The virtual reality tour and game feature a mixture of 360-degree videos and models made from 3D scanning, which Shanit says gives the participant a sense of engagement. The travelers can teleport themselves into the holy sites, explore Jerusalem and even engage with locals in the form of 3D holograms.

“Whether you call it metaverse, virtual reality, augmented reality, whatever you want to define this new world that we live in, it is important to understand that it’s simply a tool, the means for people to be able to understand and be able to communicate better and as long as we can create this opportunity as long as we can respect one another and have meaningful connections and be able to interact and understand the world better, I think we will only improve who we are and allow our next generation to do much better in this world,” Shanit said.

Shanit says that in order to attract young audiences who are using technology in their everyday life, heritage sites and museums must offer elements of interaction.

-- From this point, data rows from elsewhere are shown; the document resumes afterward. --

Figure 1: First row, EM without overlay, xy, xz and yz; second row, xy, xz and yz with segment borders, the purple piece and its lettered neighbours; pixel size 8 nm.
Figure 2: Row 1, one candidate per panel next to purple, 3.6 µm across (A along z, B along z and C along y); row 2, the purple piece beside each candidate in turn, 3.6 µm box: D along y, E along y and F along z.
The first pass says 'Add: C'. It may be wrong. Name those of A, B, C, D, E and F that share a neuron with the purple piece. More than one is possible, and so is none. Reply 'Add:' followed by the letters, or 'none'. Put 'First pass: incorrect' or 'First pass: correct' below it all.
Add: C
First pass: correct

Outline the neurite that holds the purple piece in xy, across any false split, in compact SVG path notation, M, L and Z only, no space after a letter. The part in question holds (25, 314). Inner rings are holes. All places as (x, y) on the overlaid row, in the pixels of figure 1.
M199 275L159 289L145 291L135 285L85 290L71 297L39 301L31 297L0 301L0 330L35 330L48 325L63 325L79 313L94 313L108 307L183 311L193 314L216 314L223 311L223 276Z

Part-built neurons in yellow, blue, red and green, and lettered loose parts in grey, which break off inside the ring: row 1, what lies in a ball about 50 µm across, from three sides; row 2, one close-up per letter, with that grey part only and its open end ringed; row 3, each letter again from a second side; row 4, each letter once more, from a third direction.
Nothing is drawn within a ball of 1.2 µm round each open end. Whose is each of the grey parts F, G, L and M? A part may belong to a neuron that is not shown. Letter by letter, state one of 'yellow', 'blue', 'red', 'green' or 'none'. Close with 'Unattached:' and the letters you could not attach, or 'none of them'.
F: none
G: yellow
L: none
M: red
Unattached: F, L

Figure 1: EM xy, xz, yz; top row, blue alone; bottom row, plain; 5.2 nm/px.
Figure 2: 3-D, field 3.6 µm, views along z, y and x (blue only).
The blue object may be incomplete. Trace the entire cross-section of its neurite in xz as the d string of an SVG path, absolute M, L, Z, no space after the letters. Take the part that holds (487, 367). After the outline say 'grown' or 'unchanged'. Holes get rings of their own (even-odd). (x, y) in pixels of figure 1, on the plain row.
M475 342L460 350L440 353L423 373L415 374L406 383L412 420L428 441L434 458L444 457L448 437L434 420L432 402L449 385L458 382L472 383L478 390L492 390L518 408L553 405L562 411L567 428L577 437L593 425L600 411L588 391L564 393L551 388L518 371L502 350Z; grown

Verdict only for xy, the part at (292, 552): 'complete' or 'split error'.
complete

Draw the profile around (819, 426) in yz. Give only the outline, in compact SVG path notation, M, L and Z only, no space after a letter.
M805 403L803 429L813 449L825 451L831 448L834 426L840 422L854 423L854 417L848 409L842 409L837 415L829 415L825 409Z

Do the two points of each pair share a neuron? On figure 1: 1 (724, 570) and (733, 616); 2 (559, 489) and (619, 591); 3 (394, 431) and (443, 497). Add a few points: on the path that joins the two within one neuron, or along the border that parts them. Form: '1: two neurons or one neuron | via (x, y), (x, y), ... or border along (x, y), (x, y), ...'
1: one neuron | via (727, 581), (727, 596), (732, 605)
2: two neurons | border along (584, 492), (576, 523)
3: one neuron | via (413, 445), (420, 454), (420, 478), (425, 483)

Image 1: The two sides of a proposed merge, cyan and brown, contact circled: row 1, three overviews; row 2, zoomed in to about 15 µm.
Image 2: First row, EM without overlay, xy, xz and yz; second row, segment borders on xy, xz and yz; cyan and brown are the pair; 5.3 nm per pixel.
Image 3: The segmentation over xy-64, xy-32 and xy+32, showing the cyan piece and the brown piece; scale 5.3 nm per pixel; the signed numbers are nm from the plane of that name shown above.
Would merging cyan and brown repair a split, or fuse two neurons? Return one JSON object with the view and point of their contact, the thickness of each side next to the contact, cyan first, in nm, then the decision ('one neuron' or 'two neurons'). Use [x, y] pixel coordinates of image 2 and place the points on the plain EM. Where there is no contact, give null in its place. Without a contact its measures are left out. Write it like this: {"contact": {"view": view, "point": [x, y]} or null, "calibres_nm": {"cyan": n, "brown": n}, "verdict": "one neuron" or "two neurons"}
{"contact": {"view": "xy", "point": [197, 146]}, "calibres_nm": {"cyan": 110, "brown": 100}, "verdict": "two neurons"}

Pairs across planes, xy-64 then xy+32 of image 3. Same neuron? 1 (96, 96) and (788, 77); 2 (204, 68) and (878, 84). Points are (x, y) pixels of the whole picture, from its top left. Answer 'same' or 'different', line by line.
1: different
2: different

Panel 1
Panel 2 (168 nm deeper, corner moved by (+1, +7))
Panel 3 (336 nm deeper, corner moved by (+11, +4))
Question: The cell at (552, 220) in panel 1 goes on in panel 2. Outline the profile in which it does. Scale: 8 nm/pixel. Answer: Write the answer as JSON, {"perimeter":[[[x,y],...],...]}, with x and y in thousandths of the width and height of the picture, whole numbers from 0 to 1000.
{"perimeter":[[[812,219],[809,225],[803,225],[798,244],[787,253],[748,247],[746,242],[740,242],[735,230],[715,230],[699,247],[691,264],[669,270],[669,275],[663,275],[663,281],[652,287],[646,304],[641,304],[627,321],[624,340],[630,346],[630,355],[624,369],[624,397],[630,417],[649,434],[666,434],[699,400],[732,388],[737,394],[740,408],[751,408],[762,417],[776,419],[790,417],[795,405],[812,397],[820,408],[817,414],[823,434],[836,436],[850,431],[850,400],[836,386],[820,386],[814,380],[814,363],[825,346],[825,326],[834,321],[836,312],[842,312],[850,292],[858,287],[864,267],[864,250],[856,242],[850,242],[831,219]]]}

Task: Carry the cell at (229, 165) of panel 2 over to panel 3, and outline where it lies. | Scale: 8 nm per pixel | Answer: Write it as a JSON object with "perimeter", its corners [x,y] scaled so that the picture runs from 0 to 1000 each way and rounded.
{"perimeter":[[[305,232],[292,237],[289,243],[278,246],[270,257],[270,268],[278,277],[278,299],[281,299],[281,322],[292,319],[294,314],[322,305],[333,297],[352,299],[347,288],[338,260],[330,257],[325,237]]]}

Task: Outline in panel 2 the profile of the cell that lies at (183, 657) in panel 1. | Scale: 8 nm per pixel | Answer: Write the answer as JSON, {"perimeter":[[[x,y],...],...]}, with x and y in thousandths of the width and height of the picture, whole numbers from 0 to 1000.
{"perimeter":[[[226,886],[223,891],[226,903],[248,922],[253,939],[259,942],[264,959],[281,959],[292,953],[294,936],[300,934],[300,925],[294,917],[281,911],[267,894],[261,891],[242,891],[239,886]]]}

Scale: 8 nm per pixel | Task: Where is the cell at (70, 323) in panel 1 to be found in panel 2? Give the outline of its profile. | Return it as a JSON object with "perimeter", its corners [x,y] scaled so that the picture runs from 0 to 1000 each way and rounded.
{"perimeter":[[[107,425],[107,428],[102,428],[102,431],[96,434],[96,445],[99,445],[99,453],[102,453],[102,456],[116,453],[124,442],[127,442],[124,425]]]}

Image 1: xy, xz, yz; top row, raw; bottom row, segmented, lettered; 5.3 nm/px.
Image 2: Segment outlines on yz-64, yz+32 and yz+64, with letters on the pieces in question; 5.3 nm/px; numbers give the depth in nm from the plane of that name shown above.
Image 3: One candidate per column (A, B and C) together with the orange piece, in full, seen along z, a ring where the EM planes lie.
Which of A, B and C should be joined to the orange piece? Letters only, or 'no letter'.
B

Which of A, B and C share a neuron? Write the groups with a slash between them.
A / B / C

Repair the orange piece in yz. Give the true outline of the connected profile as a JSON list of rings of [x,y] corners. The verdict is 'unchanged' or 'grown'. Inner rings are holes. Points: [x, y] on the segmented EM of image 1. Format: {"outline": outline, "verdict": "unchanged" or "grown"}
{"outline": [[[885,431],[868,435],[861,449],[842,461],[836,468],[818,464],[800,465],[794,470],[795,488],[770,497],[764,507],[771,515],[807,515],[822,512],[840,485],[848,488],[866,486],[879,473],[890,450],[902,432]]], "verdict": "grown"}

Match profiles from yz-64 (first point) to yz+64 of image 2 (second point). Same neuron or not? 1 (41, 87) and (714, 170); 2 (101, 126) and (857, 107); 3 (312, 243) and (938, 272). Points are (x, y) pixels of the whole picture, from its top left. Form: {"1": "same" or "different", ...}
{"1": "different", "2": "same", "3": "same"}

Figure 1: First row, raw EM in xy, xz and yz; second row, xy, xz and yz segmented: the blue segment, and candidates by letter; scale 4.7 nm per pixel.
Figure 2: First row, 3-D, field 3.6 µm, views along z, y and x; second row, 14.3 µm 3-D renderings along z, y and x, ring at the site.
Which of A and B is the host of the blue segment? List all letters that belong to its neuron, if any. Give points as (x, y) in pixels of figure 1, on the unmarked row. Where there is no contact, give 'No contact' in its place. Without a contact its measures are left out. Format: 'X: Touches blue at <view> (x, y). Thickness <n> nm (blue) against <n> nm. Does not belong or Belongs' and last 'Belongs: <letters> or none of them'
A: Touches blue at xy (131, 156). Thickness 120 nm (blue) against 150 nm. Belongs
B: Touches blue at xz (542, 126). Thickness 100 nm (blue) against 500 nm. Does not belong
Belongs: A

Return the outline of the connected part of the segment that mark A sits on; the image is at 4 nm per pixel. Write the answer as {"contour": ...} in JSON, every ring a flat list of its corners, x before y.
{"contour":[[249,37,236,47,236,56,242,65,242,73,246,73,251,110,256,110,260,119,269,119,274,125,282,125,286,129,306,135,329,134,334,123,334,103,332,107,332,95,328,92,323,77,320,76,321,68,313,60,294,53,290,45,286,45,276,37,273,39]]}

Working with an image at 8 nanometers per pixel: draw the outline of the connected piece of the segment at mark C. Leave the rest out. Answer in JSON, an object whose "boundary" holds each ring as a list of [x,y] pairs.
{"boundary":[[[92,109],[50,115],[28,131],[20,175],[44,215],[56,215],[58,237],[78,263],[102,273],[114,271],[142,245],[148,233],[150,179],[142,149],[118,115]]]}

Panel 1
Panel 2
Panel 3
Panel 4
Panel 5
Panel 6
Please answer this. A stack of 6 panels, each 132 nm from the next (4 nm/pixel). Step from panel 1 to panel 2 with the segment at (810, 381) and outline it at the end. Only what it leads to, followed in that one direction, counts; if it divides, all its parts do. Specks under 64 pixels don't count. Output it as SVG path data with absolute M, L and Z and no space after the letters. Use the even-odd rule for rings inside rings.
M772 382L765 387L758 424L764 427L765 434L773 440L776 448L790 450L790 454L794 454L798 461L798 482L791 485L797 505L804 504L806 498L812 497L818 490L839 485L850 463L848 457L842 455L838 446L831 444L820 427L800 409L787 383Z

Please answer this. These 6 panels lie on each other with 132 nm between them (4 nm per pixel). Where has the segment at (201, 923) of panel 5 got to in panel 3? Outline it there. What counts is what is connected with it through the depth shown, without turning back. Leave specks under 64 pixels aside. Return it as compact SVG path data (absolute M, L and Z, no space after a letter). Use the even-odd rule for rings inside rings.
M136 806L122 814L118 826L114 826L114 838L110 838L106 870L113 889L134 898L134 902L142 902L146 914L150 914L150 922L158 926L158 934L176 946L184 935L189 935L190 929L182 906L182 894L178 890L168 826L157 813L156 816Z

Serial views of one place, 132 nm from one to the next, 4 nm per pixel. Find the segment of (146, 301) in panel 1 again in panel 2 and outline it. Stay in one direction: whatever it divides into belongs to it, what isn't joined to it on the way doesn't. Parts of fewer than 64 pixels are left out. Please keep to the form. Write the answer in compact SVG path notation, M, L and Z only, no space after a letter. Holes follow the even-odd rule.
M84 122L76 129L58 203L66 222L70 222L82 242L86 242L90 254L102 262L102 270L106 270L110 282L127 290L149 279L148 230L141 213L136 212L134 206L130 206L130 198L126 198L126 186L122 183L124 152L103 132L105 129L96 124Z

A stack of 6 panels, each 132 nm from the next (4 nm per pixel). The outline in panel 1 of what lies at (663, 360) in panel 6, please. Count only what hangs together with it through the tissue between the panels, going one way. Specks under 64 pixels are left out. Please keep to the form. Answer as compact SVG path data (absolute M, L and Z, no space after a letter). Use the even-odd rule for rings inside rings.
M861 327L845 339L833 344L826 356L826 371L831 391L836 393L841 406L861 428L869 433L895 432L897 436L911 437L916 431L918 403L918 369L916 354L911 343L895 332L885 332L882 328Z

Aside from personal usage on various platforms, Blimey’s technology is also incorporated and being used in museum spaces around the world.

French-born Oury Atlan, who works as an art director at Blimey’s offices in Jerusalem, says he wasn’t able to travel to Jerusalem for many years until he immigrated to Israel.

“This game is an amazing opportunity for people that cannot come right away to be there and to feel it and to have an opportunity to almost touch the walls,” he said.